AI Semantic Engine API

Build intelligent discovery, semantic search, and RAG-powered workflows with the world's most developer-friendly vector infrastructure.

Base URL

All API requests should be made to our primary endpoint:

https://ai.quizcore.org

Tenant Signup

POST /signup

Register a new tenant account programmatically. This returns your initial API key.

{
  "name": "My AI Project",
  "email": "admin@example.com",
  "password": "securepassword123"
}

Authentication

The AI Semantic Engine API uses API keys to authenticate requests. You can view and manage your API keys in the Customer Portal.
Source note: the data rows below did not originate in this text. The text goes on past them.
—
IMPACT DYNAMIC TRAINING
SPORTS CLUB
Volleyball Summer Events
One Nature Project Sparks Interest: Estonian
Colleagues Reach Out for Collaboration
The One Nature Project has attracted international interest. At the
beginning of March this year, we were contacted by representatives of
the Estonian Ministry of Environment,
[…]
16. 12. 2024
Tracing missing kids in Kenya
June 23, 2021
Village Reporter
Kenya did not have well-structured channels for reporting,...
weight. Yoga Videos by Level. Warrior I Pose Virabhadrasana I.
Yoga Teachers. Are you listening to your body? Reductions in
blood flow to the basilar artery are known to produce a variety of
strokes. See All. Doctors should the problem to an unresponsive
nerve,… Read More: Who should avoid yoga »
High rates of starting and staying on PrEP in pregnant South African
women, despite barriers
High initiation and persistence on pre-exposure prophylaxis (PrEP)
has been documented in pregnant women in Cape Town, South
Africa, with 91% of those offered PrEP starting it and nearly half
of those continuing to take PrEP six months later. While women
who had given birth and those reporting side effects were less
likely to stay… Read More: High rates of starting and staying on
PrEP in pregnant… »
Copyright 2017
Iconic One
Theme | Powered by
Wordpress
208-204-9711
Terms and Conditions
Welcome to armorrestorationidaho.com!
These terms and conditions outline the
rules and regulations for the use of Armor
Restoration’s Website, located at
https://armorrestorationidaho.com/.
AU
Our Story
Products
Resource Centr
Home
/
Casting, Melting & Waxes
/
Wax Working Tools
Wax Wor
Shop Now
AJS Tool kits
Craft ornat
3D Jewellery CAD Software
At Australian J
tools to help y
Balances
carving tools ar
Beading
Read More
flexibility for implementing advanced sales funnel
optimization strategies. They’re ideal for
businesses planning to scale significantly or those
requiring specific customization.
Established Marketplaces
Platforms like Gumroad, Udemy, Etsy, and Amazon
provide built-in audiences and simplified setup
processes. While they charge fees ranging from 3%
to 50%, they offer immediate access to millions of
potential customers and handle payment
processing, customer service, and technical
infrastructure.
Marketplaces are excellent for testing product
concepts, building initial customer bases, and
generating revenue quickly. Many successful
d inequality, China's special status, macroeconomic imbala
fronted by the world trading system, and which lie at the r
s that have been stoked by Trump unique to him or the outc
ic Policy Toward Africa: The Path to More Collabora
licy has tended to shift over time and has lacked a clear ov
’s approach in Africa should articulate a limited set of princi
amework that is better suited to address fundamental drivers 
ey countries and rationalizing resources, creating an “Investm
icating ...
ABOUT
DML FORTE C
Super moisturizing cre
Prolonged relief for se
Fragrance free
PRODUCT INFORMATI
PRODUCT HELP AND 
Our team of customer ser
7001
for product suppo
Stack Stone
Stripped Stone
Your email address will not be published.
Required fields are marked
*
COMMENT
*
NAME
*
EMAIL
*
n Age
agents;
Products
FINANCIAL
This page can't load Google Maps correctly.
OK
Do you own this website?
Authentication to the API is performed via the X-API-KEY header. All API requests must be made over HTTPS to ai.quizcore.org.

Header Example

curl https://ai.quizcore.org/health \
  -H "X-API-KEY: your_api_key_here"

API Key Management

GET /keys

List all active API keys for your tenant account.

POST /keys

Generate a new API key.

POST /keys/{api_key}/rotate

Rotate an existing API key. This will revoke the old key and issue a new one immediately.

DELETE /keys/{api_key}

Permanently revoke an API key. Any future requests with this key will be rejected.

Similarity API

POST /similarity

Compares two pieces of text and returns a semantic similarity score between 0 and 1. This is ideal for detecting duplicates or grading textual closeness.

Request Body

ParameterTypeDescription
text1 string required The first text to compare.
text2 string required The second text to compare.
model string optional Model to use. Options: fast, accurate. Default: fast.

Example Request

curl -X POST "https://ai.quizcore.org/similarity" \
  -H "X-API-KEY: YOUR_KEY" \
  -H "Content-Type: application/json" \
  -d '{
    "text1": "What is the capital of France?",
    "text2": "Tell me France's capital city.",
    "model": "accurate"
  }'

Example Response

{
  "similarity_score": 0.9842,
  "is_duplicate": true,
  "model": "accurate"
}

Embeddings API

POST /embed

Generates a high-dimensional vector representation of the input text. You can also opt to store the embedding for later retrieval.

Request Structure

{
  "text": "The quick brown fox jumps over the lazy dog",
  "model": "fast",
  "store": true
}

Response Structure

{
  "embedding": [0.012, -0.452, 0.781, ...],
  "dimension": 384,
  "tokens": 9
}

To process multiple texts at once, use the /embed-batch endpoint which accepts an array of strings in the texts parameter.